=== WHAT YOU ARE ASKED TO DO ===
An identical reprint of the entire listing below is expected.

------------------------

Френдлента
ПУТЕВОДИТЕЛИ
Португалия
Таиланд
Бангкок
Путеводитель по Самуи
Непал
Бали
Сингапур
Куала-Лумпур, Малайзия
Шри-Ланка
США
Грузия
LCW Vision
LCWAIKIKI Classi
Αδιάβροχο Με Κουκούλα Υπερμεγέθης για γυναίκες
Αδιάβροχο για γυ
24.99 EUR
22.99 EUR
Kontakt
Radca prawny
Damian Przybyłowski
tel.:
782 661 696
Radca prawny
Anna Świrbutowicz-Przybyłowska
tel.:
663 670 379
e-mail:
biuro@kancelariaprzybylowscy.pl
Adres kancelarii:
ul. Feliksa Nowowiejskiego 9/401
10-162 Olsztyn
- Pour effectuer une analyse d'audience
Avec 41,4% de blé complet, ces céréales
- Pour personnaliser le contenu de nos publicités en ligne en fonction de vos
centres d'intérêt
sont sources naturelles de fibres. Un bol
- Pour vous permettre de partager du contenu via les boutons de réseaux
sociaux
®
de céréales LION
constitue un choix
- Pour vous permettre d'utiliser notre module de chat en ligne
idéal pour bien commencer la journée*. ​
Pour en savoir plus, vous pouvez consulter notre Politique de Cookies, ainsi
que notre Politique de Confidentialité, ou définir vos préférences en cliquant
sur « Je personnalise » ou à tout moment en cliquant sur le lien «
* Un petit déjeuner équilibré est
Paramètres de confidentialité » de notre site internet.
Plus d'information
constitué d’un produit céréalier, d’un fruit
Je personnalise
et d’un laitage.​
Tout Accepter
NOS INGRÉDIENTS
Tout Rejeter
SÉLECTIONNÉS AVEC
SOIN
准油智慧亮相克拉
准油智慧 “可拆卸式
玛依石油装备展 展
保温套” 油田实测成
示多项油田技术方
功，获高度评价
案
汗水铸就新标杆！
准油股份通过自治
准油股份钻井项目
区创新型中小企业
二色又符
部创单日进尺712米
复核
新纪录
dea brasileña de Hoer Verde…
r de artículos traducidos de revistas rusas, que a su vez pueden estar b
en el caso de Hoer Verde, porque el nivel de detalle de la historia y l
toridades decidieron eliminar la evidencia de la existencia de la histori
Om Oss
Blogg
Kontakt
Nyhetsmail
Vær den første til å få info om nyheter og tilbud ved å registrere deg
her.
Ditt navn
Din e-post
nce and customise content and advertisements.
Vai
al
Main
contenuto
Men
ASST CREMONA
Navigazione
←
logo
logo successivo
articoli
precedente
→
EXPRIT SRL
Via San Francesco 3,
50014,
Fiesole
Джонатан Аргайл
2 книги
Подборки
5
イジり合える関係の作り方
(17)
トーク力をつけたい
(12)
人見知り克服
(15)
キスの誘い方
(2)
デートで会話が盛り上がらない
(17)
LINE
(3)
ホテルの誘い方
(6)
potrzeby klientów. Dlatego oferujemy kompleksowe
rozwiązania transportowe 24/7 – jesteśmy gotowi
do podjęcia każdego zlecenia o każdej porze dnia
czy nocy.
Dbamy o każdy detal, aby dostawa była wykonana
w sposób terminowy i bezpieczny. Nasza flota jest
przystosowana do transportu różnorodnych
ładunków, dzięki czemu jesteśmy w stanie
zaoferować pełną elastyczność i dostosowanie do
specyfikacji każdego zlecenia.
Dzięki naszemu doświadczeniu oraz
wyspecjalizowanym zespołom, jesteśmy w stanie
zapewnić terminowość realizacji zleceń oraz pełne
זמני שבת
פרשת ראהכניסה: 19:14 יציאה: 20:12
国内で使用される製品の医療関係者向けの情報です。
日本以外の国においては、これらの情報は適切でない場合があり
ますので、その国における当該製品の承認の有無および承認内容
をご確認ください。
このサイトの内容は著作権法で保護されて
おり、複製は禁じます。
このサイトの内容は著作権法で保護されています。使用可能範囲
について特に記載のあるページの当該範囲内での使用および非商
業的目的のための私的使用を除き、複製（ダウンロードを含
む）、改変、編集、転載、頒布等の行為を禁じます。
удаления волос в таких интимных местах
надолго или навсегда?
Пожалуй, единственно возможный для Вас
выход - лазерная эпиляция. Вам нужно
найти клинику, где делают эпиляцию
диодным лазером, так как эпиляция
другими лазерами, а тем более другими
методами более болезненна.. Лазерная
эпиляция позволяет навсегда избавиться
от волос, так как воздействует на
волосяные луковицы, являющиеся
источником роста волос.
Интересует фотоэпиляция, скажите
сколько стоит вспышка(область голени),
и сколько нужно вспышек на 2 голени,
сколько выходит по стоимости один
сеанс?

------------------------

=== FINISHED EXERCISE ===
Френдлента
ПУТЕВОДИТЕЛИ
Португалия
Таиланд
Бангкок
Путеводитель по Самуи
Непал
Бали
Сингапур
Куала-Лумпур, Малайзия
Шри-Ланка
США
Грузия
LCW Vision
LCWAIKIKI Classi
Αδιάβροχο Με Κουκούλα Υπερμεγέθης για γυναίκες
Αδιάβροχο για γυ
24.99 EUR
22.99 EUR
Kontakt
Radca prawny
Damian Przybyłowski
tel.:
782 661 696
Radca prawny
Anna Świrbutowicz-Przybyłowska
tel.:
663 670 379
e-mail:
biuro@kancelariaprzybylowscy.pl
Adres kancelarii:
ul. Feliksa Nowowiejskiego 9/401
10-162 Olsztyn
- Pour effectuer une analyse d'audience
Avec 41,4% de blé complet, ces céréales
- Pour personnaliser le contenu de nos publicités en ligne en fonction de vos
centres d'intérêt
sont sources naturelles de fibres. Un bol
- Pour vous permettre de partager du contenu via les boutons de réseaux
sociaux
®
de céréales LION
constitue un choix
- Pour vous permettre d'utiliser notre module de chat en ligne
idéal pour bien commencer la journée*. ​
Pour en savoir plus, vous pouvez consulter notre Politique de Cookies, ainsi
que notre Politique de Confidentialité, ou définir vos préférences en cliquant
sur « Je personnalise » ou à tout moment en cliquant sur le lien «
* Un petit déjeuner équilibré est
Paramètres de confidentialité » de notre site internet.
Plus d'information
constitué d’un produit céréalier, d’un fruit
Je personnalise
et d’un laitage.​
Tout Accepter
NOS INGRÉDIENTS
Tout Rejeter
SÉLECTIONNÉS AVEC
SOIN
准油智慧亮相克拉
准油智慧 “可拆卸式
玛依石油装备展 展
保温套” 油田实测成
示多项油田技术方
功，获高度评价
案
汗水铸就新标杆！
准油股份通过自治
准油股份钻井项目
区创新型中小企业
二色又符
部创单日进尺712米
复核
新纪录
dea brasileña de Hoer Verde…
r de artículos traducidos de revistas rusas, que a su vez pueden estar b
en el caso de Hoer Verde, porque el nivel de detalle de la historia y l
toridades decidieron eliminar la evidencia de la existencia de la histori
Om Oss
Blogg
Kontakt
Nyhetsmail
Vær den første til å få info om nyheter og tilbud ved å registrere deg
her.
Ditt navn
Din e-post
nce and customise content and advertisements.
Vai
al
Main
contenuto
Men
ASST CREMONA
Navigazione
←
logo
logo successivo
articoli
precedente
→
EXPRIT SRL
Via San Francesco 3,
50014,
Fiesole
Джонатан Аргайл
2 книги
Подборки
5
イジり合える関係の作り方
(17)
トーク力をつけたい
(12)
人見知り克服
(15)
キスの誘い方
(2)
デートで会話が盛り上がらない
(17)
LINE
(3)
ホテルの誘い方
(6)
potrzeby klientów. Dlatego oferujemy kompleksowe
rozwiązania transportowe 24/7 – jesteśmy gotowi
do podjęcia każdego zlecenia o każdej porze dnia
czy nocy.
Dbamy o każdy detal, aby dostawa była wykonana
w sposób terminowy i bezpieczny. Nasza flota jest
przystosowana do transportu różnorodnych
ładunków, dzięki czemu jesteśmy w stanie
zaoferować pełną elastyczność i dostosowanie do
specyfikacji każdego zlecenia.
Dzięki naszemu doświadczeniu oraz
wyspecjalizowanym zespołom, jesteśmy w stanie
zapewnić terminowość realizacji zleceń oraz pełne
זמני שבת
פרשת ראהכניסה: 19:14 יציאה: 20:12
国内で使用される製品の医療関係者向けの情報です。
日本以外の国においては、これらの情報は適切でない場合があり
ますので、その国における当該製品の承認の有無および承認内容
をご確認ください。
このサイトの内容は著作権法で保護されて
おり、複製は禁じます。
このサイトの内容は著作権法で保護されています。使用可能範囲
について特に記載のあるページの当該範囲内での使用および非商
業的目的のための私的使用を除き、複製（ダウンロードを含
む）、改変、編集、転載、頒布等の行為を禁じます。
удаления волос в таких интимных местах
надолго или навсегда?
Пожалуй, единственно возможный для Вас
выход - лазерная эпиляция. Вам нужно
найти клинику, где делают эпиляцию
диодным лазером, так как эпиляция
другими лазерами, а тем более другими
методами более болезненна.. Лазерная
эпиляция позволяет навсегда избавиться
от волос, так как воздействует на
волосяные луковицы, являющиеся
источником роста волос.
Интересует фотоэпиляция, скажите
сколько стоит вспышка(область голени),
и сколько нужно вспышек на 2 голени,
сколько выходит по стоимости один
сеанс?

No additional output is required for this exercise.